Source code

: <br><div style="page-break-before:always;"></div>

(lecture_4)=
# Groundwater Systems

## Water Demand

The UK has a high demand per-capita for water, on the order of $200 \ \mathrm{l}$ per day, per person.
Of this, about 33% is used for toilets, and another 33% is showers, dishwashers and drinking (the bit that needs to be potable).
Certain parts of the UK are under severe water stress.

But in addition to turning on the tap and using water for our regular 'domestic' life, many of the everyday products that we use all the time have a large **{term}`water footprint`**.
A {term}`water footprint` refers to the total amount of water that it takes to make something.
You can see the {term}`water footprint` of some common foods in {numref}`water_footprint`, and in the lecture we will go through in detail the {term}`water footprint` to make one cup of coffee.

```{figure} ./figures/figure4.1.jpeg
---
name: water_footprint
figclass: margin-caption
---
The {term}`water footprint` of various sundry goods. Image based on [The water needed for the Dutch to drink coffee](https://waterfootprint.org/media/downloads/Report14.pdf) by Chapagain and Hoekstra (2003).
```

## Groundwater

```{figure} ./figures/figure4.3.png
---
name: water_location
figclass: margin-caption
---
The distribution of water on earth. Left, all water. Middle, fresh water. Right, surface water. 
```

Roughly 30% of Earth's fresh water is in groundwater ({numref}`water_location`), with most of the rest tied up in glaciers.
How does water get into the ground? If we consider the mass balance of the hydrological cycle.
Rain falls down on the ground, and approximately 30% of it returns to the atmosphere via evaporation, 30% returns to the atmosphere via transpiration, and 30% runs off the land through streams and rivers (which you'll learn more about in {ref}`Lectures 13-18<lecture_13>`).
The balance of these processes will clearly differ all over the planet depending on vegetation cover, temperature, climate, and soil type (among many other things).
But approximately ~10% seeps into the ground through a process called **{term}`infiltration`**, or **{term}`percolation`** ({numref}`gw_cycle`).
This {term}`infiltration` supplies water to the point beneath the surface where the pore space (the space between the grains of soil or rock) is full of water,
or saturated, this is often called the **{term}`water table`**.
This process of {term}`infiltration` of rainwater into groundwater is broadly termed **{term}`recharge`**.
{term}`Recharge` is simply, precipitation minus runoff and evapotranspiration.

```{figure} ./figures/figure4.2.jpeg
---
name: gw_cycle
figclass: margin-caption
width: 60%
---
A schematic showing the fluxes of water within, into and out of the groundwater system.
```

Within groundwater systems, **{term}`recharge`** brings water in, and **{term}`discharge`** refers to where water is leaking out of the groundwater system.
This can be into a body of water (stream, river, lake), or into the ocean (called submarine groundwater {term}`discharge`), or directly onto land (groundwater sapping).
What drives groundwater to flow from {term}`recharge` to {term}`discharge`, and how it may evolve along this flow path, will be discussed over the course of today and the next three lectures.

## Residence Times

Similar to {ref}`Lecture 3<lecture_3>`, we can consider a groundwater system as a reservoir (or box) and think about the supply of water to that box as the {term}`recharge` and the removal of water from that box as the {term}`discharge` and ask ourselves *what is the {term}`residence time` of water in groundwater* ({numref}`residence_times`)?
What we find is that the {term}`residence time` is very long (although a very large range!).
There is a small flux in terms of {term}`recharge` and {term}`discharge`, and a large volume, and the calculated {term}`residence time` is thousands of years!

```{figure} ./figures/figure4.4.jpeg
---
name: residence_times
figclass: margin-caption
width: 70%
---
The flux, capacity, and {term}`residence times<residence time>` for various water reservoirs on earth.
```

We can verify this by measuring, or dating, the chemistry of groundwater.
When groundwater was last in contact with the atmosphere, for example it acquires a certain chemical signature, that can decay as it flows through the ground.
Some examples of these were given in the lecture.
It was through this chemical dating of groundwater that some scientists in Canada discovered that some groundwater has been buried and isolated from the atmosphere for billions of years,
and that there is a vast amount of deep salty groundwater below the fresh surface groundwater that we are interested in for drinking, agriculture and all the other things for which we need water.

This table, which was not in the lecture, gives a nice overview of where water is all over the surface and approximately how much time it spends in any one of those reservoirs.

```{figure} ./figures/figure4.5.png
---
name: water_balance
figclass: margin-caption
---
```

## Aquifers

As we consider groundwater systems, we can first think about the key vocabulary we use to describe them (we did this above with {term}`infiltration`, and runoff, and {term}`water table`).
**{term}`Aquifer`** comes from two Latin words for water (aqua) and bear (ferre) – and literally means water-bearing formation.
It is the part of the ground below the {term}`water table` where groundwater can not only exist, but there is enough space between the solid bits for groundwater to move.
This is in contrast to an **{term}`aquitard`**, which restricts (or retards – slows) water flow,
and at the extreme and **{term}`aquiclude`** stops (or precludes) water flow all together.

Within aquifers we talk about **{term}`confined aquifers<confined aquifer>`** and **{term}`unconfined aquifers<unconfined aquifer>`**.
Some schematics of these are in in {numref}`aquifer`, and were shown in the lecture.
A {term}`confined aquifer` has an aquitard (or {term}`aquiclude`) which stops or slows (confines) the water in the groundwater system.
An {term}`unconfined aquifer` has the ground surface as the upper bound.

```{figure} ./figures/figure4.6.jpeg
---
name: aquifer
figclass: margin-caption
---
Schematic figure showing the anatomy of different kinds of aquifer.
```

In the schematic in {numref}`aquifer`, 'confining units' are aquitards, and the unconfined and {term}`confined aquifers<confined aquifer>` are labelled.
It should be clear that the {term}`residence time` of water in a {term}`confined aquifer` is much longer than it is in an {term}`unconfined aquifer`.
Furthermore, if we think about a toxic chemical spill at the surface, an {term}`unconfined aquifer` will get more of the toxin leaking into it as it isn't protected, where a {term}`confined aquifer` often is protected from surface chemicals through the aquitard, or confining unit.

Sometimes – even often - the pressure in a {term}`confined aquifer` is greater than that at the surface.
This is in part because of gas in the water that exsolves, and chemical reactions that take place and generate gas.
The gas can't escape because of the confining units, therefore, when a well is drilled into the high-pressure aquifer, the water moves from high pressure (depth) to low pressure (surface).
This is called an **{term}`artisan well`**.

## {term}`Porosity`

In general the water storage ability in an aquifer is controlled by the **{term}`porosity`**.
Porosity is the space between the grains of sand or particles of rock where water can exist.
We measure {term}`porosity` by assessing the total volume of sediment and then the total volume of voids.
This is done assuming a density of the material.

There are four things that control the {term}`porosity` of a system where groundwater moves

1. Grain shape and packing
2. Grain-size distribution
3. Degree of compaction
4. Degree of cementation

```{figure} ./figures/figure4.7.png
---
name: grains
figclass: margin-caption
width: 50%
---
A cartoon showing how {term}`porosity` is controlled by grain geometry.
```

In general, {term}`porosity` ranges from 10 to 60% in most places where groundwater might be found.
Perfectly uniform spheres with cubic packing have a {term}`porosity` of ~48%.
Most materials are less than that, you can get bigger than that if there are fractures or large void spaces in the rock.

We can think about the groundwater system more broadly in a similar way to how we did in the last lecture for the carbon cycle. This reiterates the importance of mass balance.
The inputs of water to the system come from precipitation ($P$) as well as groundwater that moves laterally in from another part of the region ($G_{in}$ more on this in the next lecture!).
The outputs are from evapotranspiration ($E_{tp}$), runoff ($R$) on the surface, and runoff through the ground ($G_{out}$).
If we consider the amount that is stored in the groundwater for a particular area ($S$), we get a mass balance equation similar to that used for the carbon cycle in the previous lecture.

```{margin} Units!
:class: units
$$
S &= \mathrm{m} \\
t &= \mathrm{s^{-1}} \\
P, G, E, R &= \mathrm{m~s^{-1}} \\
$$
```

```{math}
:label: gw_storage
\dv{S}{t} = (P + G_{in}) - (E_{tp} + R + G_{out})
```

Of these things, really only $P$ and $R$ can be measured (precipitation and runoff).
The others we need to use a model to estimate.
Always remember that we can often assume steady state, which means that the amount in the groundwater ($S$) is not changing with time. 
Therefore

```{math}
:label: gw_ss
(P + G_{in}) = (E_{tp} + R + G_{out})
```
+++
**Instructions for the task**.
Every line above should be written out again exactly as it stands.

**Solution for this exercise**.
Source code

: <br><div style="page-break-before:always;"></div>

(lecture_4)=
# Groundwater Systems

## Water Demand

The UK has a high demand per-capita for water, on the order of $200 \ \mathrm{l}$ per day, per person.
Of this, about 33% is used for toilets, and another 33% is showers, dishwashers and drinking (the bit that needs to be potable).
Certain parts of the UK are under severe water stress.

But in addition to turning on the tap and using water for our regular 'domestic' life, many of the everyday products that we use all the time have a large **{term}`water footprint`**.
A {term}`water footprint` refers to the total amount of water that it takes to make something.
You can see the {term}`water footprint` of some common foods in {numref}`water_footprint`, and in the lecture we will go through in detail the {term}`water footprint` to make one cup of coffee.

```{figure} ./figures/figure4.1.jpeg
---
name: water_footprint
figclass: margin-caption
---
The {term}`water footprint` of various sundry goods. Image based on [The water needed for the Dutch to drink coffee](https://waterfootprint.org/media/downloads/Report14.pdf) by Chapagain and Hoekstra (2003).
```

## Groundwater

```{figure} ./figures/figure4.3.png
---
name: water_location
figclass: margin-caption
---
The distribution of water on earth. Left, all water. Middle, fresh water. Right, surface water. 
```

Roughly 30% of Earth's fresh water is in groundwater ({numref}`water_location`), with most of the rest tied up in glaciers.
How does water get into the ground? If we consider the mass balance of the hydrological cycle.
Rain falls down on the ground, and approximately 30% of it returns to the atmosphere via evaporation, 30% returns to the atmosphere via transpiration, and 30% runs off the land through streams and rivers (which you'll learn more about in {ref}`Lectures 13-18<lecture_13>`).
The balance of these processes will clearly differ all over the planet depending on vegetation cover, temperature, climate, and soil type (among many other things).
But approximately ~10% seeps into the ground through a process called **{term}`infiltration`**, or **{term}`percolation`** ({numref}`gw_cycle`).
This {term}`infiltration` supplies water to the point beneath the surface where the pore space (the space between the grains of soil or rock) is full of water,
or saturated, this is often called the **{term}`water table`**.
This process of {term}`infiltration` of rainwater into groundwater is broadly termed **{term}`recharge`**.
{term}`Recharge` is simply, precipitation minus runoff and evapotranspiration.

```{figure} ./figures/figure4.2.jpeg
---
name: gw_cycle
figclass: margin-caption
width: 60%
---
A schematic showing the fluxes of water within, into and out of the groundwater system.
```

Within groundwater systems, **{term}`recharge`** brings water in, and **{term}`discharge`** refers to where water is leaking out of the groundwater system.
This can be into a body of water (stream, river, lake), or into the ocean (called submarine groundwater {term}`discharge`), or directly onto land (groundwater sapping).
What drives groundwater to flow from {term}`recharge` to {term}`discharge`, and how it may evolve along this flow path, will be discussed over the course of today and the next three lectures.

## Residence Times

Similar to {ref}`Lecture 3<lecture_3>`, we can consider a groundwater system as a reservoir (or box) and think about the supply of water to that box as the {term}`recharge` and the removal of water from that box as the {term}`discharge` and ask ourselves *what is the {term}`residence time` of water in groundwater* ({numref}`residence_times`)?
What we find is that the {term}`residence time` is very long (although a very large range!).
There is a small flux in terms of {term}`recharge` and {term}`discharge`, and a large volume, and the calculated {term}`residence time` is thousands of years!

```{figure} ./figures/figure4.4.jpeg
---
name: residence_times
figclass: margin-caption
width: 70%
---
The flux, capacity, and {term}`residence times<residence time>` for various water reservoirs on earth.
```

We can verify this by measuring, or dating, the chemistry of groundwater.
When groundwater was last in contact with the atmosphere, for example it acquires a certain chemical signature, that can decay as it flows through the ground.
Some examples of these were given in the lecture.
It was through this chemical dating of groundwater that some scientists in Canada discovered that some groundwater has been buried and isolated from the atmosphere for billions of years,
and that there is a vast amount of deep salty groundwater below the fresh surface groundwater that we are interested in for drinking, agriculture and all the other things for which we need water.

This table, which was not in the lecture, gives a nice overview of where water is all over the surface and approximately how much time it spends in any one of those reservoirs.

```{figure} ./figures/figure4.5.png
---
name: water_balance
figclass: margin-caption
---
```

## Aquifers

As we consider groundwater systems, we can first think about the key vocabulary we use to describe them (we did this above with {term}`infiltration`, and runoff, and {term}`water table`).
**{term}`Aquifer`** comes from two Latin words for water (aqua) and bear (ferre) – and literally means water-bearing formation.
It is the part of the ground below the {term}`water table` where groundwater can not only exist, but there is enough space between the solid bits for groundwater to move.
This is in contrast to an **{term}`aquitard`**, which restricts (or retards – slows) water flow,
and at the extreme and **{term}`aquiclude`** stops (or precludes) water flow all together.

Within aquifers we talk about **{term}`confined aquifers<confined aquifer>`** and **{term}`unconfined aquifers<unconfined aquifer>`**.
Some schematics of these are in in {numref}`aquifer`, and were shown in the lecture.
A {term}`confined aquifer` has an aquitard (or {term}`aquiclude`) which stops or slows (confines) the water in the groundwater system.
An {term}`unconfined aquifer` has the ground surface as the upper bound.

```{figure} ./figures/figure4.6.jpeg
---
name: aquifer
figclass: margin-caption
---
Schematic figure showing the anatomy of different kinds of aquifer.
```

In the schematic in {numref}`aquifer`, 'confining units' are aquitards, and the unconfined and {term}`confined aquifers<confined aquifer>` are labelled.
It should be clear that the {term}`residence time` of water in a {term}`confined aquifer` is much longer than it is in an {term}`unconfined aquifer`.
Furthermore, if we think about a toxic chemical spill at the surface, an {term}`unconfined aquifer` will get more of the toxin leaking into it as it isn't protected, where a {term}`confined aquifer` often is protected from surface chemicals through the aquitard, or confining unit.

Sometimes – even often - the pressure in a {term}`confined aquifer` is greater than that at the surface.
This is in part because of gas in the water that exsolves, and chemical reactions that take place and generate gas.
The gas can't escape because of the confining units, therefore, when a well is drilled into the high-pressure aquifer, the water moves from high pressure (depth) to low pressure (surface).
This is called an **{term}`artisan well`**.

## {term}`Porosity`

In general the water storage ability in an aquifer is controlled by the **{term}`porosity`**.
Porosity is the space between the grains of sand or particles of rock where water can exist.
We measure {term}`porosity` by assessing the total volume of sediment and then the total volume of voids.
This is done assuming a density of the material.

There are four things that control the {term}`porosity` of a system where groundwater moves

1. Grain shape and packing
2. Grain-size distribution
3. Degree of compaction
4. Degree of cementation

```{figure} ./figures/figure4.7.png
---
name: grains
figclass: margin-caption
width: 50%
---
A cartoon showing how {term}`porosity` is controlled by grain geometry.
```

In general, {term}`porosity` ranges from 10 to 60% in most places where groundwater might be found.
Perfectly uniform spheres with cubic packing have a {term}`porosity` of ~48%.
Most materials are less than that, you can get bigger than that if there are fractures or large void spaces in the rock.

We can think about the groundwater system more broadly in a similar way to how we did in the last lecture for the carbon cycle. This reiterates the importance of mass balance.
The inputs of water to the system come from precipitation ($P$) as well as groundwater that moves laterally in from another part of the region ($G_{in}$ more on this in the next lecture!).
The outputs are from evapotranspiration ($E_{tp}$), runoff ($R$) on the surface, and runoff through the ground ($G_{out}$).
If we consider the amount that is stored in the groundwater for a particular area ($S$), we get a mass balance equation similar to that used for the carbon cycle in the previous lecture.

```{margin} Units!
:class: units
$$
S &= \mathrm{m} \\
t &= \mathrm{s^{-1}} \\
P, G, E, R &= \mathrm{m~s^{-1}} \\
$$
```

```{math}
:label: gw_storage
\dv{S}{t} = (P + G_{in}) - (E_{tp} + R + G_{out})
```

Of these things, really only $P$ and $R$ can be measured (precipitation and runoff).
The others we need to use a model to estimate.
Always remember that we can often assume steady state, which means that the amount in the groundwater ($S$) is not changing with time. 
Therefore

```{math}
:label: gw_ss
(P + G_{in}) = (E_{tp} + R + G_{out})
```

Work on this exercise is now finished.